Intenções. Nenhum de nós queria que terminasse aqui. Terminou. Faltou a entrega. Adeus.

domingo, 6 de fevereiro de 2011

O temido som uníssono da morte.


Eu estava perdendo-a e não apenas fisicamente. De um modo mais profundo, do modo mais doloroso que uma pessoa pode perder alguém.

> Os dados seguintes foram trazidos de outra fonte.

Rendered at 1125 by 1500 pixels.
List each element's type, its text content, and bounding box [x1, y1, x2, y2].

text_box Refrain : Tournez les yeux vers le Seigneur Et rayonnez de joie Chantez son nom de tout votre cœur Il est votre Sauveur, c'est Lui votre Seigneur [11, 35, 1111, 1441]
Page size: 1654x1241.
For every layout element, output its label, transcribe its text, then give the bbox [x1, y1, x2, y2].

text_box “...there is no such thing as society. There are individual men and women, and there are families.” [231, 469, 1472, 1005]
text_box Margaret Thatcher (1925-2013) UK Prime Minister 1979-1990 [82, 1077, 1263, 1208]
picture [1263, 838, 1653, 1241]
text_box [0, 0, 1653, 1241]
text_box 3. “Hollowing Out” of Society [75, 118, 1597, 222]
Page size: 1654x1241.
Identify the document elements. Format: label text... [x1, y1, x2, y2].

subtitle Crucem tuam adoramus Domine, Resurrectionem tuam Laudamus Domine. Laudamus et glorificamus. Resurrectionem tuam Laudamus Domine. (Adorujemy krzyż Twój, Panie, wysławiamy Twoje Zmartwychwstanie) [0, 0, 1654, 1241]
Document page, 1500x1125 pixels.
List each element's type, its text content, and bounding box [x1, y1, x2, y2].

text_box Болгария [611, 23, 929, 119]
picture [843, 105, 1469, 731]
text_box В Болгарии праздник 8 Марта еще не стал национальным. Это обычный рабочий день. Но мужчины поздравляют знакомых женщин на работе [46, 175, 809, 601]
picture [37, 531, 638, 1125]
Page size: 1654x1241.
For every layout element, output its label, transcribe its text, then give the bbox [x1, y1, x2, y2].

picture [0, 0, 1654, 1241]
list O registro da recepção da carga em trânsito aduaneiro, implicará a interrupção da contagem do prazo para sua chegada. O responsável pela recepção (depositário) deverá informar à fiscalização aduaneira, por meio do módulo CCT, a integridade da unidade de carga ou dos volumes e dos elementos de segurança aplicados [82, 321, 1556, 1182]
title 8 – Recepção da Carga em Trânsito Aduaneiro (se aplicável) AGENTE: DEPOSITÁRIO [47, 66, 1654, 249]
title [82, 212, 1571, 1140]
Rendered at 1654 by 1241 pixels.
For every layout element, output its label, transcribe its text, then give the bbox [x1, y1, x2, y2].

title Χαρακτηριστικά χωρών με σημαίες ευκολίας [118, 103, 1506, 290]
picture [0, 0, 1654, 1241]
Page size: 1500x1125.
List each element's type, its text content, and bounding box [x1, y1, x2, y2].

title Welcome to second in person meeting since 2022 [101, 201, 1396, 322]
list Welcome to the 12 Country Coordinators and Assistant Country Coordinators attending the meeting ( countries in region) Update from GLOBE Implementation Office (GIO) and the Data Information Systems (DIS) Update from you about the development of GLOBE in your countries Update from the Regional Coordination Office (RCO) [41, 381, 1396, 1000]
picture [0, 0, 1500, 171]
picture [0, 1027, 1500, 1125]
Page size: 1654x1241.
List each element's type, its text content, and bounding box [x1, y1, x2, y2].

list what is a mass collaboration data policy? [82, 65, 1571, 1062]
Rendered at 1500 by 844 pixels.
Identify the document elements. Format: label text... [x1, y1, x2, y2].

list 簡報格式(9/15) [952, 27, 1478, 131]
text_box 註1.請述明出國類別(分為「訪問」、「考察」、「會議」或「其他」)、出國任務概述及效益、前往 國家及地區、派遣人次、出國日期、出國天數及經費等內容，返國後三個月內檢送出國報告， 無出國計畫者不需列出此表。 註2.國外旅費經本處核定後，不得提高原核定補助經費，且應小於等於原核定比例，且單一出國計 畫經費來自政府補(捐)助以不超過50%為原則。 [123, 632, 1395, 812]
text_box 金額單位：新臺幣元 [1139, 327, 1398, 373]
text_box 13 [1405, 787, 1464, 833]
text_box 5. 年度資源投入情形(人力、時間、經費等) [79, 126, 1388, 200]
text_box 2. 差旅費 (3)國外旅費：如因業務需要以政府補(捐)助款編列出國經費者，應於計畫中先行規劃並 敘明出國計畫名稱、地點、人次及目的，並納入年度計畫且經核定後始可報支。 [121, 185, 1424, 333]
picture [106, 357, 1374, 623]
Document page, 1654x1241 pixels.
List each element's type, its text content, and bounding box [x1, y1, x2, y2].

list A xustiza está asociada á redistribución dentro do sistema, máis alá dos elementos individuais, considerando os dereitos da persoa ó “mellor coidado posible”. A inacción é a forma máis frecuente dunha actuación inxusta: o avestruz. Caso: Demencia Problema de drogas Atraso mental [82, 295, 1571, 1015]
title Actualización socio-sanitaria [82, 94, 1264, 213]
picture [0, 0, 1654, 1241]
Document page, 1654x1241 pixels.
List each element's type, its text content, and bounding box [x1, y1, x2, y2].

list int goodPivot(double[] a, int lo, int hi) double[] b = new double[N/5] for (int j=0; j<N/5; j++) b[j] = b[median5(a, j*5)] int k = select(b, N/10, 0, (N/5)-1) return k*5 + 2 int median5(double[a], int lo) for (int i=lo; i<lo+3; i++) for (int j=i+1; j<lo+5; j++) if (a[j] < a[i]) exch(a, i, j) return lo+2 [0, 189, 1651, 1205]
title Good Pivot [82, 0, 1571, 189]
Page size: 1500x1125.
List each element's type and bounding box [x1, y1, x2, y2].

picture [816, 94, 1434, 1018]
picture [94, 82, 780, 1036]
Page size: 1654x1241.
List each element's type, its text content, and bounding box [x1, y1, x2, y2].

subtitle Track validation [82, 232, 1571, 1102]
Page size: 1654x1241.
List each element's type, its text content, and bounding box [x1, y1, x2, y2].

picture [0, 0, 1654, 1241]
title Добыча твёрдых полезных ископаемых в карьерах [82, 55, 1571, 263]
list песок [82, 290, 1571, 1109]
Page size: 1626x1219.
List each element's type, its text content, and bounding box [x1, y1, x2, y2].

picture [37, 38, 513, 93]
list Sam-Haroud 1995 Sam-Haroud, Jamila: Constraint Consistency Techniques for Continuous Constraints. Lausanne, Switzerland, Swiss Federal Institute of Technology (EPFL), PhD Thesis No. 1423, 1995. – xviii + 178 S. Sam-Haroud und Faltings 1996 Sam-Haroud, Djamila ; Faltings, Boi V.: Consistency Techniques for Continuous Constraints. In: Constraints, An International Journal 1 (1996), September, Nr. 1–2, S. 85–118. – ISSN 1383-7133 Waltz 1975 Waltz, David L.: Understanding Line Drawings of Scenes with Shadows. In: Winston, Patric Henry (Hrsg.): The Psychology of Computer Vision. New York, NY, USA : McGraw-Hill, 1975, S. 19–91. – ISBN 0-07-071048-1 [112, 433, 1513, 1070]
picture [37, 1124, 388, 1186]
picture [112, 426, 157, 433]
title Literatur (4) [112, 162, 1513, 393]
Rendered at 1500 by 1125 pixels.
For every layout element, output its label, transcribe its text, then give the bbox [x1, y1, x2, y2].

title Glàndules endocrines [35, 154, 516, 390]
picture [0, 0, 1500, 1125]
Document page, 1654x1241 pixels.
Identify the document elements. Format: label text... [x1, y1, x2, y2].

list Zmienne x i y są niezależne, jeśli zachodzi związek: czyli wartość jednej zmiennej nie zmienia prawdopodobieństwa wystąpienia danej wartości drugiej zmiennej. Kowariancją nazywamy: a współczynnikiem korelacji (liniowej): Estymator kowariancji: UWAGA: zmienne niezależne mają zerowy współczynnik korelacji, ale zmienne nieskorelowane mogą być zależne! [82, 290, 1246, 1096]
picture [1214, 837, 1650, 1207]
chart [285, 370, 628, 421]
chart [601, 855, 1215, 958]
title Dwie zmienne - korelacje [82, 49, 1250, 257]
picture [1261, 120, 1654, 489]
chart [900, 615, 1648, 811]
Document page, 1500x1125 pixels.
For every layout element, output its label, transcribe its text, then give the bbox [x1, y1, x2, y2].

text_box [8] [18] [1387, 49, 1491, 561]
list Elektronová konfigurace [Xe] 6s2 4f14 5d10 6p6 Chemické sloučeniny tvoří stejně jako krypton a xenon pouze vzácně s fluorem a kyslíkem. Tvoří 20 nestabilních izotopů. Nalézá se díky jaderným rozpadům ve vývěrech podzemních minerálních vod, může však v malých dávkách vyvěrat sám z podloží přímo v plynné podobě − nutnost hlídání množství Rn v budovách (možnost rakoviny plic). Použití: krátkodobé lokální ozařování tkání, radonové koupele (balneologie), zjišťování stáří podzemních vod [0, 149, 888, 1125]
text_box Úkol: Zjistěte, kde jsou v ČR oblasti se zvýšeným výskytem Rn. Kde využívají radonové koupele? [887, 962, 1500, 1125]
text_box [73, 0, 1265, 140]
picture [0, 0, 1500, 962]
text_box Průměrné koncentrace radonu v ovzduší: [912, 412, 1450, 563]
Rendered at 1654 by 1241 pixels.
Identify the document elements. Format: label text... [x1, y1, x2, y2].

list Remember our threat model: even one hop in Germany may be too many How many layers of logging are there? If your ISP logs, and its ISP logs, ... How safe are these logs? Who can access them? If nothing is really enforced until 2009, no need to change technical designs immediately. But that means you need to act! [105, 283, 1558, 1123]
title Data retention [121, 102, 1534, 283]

Deitado no sofá-cama, tento dormir ao menos um pouco e não consigo. Ouço alguns gemidos vindos do corredor de outros pacientes e tento me concentrar no dia de amanhã, o tão esperado dia em que minha amada irá fazer a preciosa cirurgia. É angustiante saber que a vida de uma pessoa está em risco e que você não pode fazer nada a respeito. Que você não pode afirmar a certeza de uma nova vida, que você não pode nem sequer dizer “vai ficar tudo bem”. Era o que eu costumava dizer a ela em momentos difíceis.

Sempre fomos o escape um do outro, “a tábua de salvação, o parapeito que evitava o abismo”. Nunca fui um cara otimista e dessa vez, mesmo sabendo que ela não terá muitas forças para sobreviver, ainda tenho a esperança de que ela possa continuar viva e continuar sendo a minha razão para continuar nesse mundo.

Cinco e quarenta e sete, ouço a respiração dela aumentar e me levanto de prontidão. Posso ver um certo clarão no céu, o vento gélido entra pela janela e me arrepia por inteiro. A minha imensa preocupação e os pensamentos perturbadores de como irei viver sem essa mulher não me deixam dormir. Ela abre lentamente os olhos, olha para os dois lados e eu me aproximo dela, pegando em sua mão frágil e pequena. Sempre tão vulnerável, singela.

— Eu preciso te pedir uma coisa. – finalmente ela disse. Sua voz saiu rouca, como um sussurro, algo praguejado sem qualquer preocupação. Ela parecia conformada.
— Diga, meu amor. – respirei fundo e tentei com todas as minhas forças que adquiri junto a ela com o tempo não chorar. Eu não permitia esse tipo de coisa. Não na frente dela.
— Promete que vai ficar bem? Que irá se cuidar caso eu não esteja aqui? – despejou as palavras que eu temia. Eu tentava adaptar esse sentimento de conformismo no meu coração, mas eu não podia. Algo em mim queria, implorava para que ela ficasse aqui comigo, para poder montar a família que ela sempre queria, para eu poder chegar do trabalho cansado e abraça-la com ternura, sussurrando em seu ouvido que a amo.
— Prometo, meu amor. Eu prometo sim. – eu disse, com certa hesitação. Mas no fundo eu estava ciente de que não podia. Por mais que minha mente dissesse que ainda havia esperanças, meu coração sussurrava numa voz atormentadora que eu não conseguiria suportar sua ausência.
— Eu te amo. – soltou esses três suspiros no ar. Respirou fundo. Uma lágrima caiu do seu rosto. Abaixei-me lentamente e dei um beijo em sua bochecha fria, pálida e sem vida.
— Eu te amo também. Muito. – soltei, agora sem pensar. Ela já estava em completa ciência disso, mas eu nunca me cansei de repetir. Nunca me cansei de ver o sorriso estampado em seu rosto ou seus braços abertos esperando um abraço meu logo após a minha frase.

Dói-me vê-la assim, e tentar sobreviver sem seu apoio seria me superestimar demais. Eu me acostumei, me acomodei e me tornei um eterno dependente dela. Ela se tornou uma parte de mim. Até que ela abriu sua boca para respirar. Eu notei que algo estava errado e fui direto à porta, apertando o botão onde chama-se os enfermeiros e médicos. Pressionei-o desesperadamente, virei meu rosto a ela e meu coração, por míseros segundos, parou. Seus olhos reviraram, sua boa continuou aberta e suas mãos, que pareciam estarem apertadas contra elas mesmas, agora relaxavam. Os médicos me empurraram e entraram abruptamente no quarto...

Ouvi o temido barulho uníssono da morte.